On Wednesday 25 March 2015 14:13, otaksoftspamt...@gmail.com wrote:
> I have a list containing 9600 integer elements - each integer is either 0
> or 1.
>
> Starting at the front of the list, I need to combine 8 list elements into
> 1 by treating them as if they were bits of one byte with 1 and 0 denoting
> bit on/off (the 8th element would be the rightmost bit of the first byte).
>
> The end result should be a new list that is 8 x shorter than the original
> list containing integers between 0 and 255.
>
> Speed is not of utmost importance - an elegant solution is.

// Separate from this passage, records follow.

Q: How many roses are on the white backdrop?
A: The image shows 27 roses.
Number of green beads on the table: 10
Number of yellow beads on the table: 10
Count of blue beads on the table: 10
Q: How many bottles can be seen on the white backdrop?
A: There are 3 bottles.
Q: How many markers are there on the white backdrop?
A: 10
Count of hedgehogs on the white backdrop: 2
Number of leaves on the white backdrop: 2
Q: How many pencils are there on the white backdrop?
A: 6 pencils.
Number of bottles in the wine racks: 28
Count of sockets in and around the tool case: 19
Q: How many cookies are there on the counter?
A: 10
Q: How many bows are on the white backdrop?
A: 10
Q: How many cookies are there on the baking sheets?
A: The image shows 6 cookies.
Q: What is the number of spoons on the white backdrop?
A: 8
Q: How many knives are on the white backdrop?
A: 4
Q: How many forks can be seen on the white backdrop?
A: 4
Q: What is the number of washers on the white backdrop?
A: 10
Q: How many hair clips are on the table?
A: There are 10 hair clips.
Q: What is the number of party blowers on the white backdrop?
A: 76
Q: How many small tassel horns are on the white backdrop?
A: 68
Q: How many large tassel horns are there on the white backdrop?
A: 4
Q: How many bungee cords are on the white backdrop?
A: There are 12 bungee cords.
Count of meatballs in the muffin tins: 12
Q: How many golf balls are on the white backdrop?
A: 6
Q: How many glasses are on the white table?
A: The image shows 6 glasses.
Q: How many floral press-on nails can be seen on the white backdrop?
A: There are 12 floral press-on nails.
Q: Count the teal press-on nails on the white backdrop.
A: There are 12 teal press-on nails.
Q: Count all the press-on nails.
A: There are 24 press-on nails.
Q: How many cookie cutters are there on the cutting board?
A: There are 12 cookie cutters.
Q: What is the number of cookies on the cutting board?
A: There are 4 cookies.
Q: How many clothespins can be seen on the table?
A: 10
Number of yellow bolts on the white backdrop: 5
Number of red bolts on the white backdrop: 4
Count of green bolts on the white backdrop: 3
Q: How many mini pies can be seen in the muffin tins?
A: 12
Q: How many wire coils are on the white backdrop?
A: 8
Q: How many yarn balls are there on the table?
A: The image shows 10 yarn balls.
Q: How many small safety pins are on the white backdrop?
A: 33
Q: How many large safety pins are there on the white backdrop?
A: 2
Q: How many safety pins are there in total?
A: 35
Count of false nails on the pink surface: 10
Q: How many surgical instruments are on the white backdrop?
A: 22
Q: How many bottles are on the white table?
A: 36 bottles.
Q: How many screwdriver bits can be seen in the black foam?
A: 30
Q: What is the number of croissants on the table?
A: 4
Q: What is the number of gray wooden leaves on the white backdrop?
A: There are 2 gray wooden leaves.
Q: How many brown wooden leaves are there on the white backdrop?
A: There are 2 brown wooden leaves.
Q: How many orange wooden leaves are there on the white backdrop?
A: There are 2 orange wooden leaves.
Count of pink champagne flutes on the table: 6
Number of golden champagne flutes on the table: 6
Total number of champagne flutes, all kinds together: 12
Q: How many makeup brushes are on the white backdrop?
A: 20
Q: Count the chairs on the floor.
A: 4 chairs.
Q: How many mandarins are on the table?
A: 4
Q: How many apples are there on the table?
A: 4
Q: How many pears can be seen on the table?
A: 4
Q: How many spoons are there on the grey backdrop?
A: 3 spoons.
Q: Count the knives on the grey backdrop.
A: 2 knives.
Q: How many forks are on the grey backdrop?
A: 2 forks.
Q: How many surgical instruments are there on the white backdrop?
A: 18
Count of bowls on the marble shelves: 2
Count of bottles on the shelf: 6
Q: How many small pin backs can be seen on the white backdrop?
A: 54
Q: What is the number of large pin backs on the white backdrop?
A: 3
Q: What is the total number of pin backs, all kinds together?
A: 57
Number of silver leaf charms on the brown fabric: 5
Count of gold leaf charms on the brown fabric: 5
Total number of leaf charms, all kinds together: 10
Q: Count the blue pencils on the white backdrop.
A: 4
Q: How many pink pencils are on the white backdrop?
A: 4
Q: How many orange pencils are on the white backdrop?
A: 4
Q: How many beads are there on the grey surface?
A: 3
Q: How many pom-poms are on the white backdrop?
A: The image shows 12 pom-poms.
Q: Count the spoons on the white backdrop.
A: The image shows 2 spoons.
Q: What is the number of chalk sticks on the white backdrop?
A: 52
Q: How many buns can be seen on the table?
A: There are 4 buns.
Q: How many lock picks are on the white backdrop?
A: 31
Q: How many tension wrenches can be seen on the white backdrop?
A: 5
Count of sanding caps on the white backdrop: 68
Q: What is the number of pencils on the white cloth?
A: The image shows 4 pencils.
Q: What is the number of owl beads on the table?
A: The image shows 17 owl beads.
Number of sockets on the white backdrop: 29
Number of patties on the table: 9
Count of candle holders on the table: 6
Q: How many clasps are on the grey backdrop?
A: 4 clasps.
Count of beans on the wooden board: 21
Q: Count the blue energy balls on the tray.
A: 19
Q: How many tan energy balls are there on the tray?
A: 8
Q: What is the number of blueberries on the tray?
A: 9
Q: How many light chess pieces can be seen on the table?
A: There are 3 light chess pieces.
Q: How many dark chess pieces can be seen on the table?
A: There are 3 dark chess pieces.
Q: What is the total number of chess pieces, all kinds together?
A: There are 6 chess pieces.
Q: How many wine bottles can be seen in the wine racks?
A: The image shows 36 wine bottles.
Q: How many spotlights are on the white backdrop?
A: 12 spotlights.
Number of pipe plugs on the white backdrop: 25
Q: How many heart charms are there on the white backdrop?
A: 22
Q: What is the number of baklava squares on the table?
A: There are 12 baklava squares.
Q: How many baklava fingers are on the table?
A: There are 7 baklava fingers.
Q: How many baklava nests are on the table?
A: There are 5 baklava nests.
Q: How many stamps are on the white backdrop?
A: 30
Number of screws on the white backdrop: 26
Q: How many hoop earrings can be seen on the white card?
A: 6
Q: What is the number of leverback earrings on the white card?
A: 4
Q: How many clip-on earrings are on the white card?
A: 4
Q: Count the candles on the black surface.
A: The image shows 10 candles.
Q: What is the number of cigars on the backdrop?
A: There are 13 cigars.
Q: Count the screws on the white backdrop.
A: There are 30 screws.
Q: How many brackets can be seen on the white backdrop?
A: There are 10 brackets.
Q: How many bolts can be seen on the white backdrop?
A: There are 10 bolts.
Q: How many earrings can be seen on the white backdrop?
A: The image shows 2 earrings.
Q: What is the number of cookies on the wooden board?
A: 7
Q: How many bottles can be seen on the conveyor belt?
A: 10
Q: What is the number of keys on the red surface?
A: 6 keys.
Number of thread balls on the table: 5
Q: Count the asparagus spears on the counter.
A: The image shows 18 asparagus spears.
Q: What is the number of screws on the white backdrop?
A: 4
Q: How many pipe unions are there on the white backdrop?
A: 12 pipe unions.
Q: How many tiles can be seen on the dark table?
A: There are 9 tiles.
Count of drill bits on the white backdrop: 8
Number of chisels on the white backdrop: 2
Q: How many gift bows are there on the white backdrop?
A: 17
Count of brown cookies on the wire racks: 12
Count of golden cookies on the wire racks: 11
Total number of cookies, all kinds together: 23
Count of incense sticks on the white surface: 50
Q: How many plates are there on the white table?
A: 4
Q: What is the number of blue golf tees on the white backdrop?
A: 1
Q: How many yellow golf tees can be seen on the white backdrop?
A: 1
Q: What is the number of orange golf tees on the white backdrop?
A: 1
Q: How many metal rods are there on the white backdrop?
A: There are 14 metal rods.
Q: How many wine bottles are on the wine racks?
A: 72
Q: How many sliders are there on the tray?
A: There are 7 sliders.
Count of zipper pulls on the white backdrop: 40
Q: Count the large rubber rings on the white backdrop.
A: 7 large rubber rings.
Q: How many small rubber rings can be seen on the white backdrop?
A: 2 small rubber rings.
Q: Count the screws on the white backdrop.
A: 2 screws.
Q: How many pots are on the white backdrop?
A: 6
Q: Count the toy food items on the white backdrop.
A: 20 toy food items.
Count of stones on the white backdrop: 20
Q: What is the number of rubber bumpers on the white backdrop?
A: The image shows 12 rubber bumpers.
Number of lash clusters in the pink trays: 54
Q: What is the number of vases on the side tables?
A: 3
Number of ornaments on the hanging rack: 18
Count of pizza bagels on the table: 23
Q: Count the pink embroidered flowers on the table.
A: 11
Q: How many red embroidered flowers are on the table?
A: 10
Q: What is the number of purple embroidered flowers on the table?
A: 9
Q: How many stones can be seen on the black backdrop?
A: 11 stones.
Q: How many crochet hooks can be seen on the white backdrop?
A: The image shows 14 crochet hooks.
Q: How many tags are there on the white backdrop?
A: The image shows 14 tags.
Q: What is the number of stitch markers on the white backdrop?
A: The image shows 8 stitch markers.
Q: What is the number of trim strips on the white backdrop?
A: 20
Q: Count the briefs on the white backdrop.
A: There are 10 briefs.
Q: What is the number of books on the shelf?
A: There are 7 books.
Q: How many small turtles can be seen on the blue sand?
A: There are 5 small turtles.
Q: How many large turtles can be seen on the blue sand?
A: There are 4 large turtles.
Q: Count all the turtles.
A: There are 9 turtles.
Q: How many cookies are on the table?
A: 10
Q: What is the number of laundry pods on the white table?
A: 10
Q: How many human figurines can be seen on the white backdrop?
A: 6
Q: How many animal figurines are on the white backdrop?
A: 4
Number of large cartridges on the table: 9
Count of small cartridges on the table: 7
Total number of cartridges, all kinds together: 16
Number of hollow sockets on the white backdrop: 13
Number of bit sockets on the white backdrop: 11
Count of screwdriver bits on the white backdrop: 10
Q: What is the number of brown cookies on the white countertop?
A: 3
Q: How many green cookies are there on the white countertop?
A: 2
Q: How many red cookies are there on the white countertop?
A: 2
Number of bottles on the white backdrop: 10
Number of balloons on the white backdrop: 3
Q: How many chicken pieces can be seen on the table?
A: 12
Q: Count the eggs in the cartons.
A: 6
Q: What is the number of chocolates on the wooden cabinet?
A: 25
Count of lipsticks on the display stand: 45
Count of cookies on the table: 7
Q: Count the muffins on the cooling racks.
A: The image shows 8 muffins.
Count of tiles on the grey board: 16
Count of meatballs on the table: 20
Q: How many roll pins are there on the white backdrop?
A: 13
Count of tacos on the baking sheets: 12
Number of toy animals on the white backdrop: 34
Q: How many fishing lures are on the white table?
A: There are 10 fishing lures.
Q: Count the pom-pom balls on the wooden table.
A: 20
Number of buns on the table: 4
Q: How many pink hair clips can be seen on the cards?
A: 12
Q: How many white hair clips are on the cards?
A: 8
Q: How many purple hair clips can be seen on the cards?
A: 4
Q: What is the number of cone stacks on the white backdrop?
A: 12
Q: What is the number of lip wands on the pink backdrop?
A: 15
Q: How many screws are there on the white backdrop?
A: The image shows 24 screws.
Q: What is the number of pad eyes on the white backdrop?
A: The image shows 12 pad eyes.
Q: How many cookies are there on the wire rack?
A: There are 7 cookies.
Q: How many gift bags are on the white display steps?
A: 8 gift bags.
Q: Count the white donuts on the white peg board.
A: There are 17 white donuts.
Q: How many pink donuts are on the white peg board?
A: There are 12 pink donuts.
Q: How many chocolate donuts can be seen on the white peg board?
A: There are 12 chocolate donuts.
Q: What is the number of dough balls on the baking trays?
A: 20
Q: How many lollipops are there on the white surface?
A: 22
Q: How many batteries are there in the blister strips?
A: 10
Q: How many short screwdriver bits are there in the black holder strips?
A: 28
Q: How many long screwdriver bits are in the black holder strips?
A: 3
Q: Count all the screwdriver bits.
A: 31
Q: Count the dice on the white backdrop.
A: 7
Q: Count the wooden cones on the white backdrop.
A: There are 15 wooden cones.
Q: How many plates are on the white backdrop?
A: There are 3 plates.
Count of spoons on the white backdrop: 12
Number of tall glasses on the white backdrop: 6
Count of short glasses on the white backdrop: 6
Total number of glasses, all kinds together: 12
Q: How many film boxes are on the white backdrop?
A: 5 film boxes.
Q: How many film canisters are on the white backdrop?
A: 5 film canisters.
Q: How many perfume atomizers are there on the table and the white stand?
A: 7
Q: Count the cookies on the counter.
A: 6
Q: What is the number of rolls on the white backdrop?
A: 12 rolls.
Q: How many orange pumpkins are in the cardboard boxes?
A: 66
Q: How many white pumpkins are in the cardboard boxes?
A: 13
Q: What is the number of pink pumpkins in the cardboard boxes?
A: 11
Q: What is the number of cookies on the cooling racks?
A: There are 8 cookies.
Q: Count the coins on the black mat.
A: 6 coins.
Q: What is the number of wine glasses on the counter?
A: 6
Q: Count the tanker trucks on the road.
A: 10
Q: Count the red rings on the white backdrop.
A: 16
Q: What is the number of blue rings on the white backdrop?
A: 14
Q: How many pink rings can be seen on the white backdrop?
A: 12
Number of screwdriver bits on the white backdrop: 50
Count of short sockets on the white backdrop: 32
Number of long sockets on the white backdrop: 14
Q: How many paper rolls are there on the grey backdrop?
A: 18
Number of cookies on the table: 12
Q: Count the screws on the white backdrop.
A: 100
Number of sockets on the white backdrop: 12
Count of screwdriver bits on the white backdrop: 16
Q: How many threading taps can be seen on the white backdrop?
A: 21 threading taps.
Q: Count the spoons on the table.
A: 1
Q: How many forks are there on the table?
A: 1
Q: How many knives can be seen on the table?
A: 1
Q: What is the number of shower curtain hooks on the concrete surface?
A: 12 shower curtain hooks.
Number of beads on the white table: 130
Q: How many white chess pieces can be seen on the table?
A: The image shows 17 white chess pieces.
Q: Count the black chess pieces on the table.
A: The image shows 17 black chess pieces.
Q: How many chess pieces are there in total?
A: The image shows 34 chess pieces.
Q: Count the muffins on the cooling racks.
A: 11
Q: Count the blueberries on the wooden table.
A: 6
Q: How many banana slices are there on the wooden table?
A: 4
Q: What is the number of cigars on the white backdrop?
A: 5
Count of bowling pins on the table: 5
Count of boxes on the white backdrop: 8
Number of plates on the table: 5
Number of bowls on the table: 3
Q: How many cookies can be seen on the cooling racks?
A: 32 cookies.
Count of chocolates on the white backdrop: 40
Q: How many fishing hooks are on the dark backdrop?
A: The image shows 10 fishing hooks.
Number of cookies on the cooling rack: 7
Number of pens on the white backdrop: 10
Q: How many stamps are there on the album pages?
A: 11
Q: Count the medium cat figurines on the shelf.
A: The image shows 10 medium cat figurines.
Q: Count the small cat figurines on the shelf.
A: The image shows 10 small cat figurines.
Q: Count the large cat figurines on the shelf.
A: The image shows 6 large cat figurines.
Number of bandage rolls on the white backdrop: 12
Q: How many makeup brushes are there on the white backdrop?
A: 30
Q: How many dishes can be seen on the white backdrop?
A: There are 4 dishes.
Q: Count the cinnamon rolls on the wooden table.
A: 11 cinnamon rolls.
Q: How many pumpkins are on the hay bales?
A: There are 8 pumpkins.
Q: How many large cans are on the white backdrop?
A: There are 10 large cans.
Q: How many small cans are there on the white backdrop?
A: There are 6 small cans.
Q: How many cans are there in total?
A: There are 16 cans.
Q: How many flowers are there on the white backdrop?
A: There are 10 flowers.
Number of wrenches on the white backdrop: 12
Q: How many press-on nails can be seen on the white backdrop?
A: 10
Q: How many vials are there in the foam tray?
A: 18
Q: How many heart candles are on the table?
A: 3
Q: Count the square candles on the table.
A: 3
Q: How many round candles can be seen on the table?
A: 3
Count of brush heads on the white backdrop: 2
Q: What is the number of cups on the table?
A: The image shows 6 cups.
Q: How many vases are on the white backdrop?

Any
> suggestions?
Collate the list into groups of 8. Here, I pad the list with zeroes at the
end. If you prefer to drop any excess bits instead of padding them, use
itertools.izip instead of izip_longest.
import itertools
mylist = [1, 1, 1, 0, 0, 0, 1, 0, 1, 1, 0, 1, 0, 0, 1, 0, 1, 0, 1, 0, 0, 1]
grouped = itertools.izip_longest(*([iter(mylist)]*8), fillvalue=0)
Now convert each group of eight into a byte:
def byte(bits):
n = 0
for b in bits:
assert b in (0, 1)
n = n*2 + b
return n
[byte(x) for x in grouped]
Or if you prefer using built-ins:
[int(''.join(str(b) for b in x), 2) for x in grouped]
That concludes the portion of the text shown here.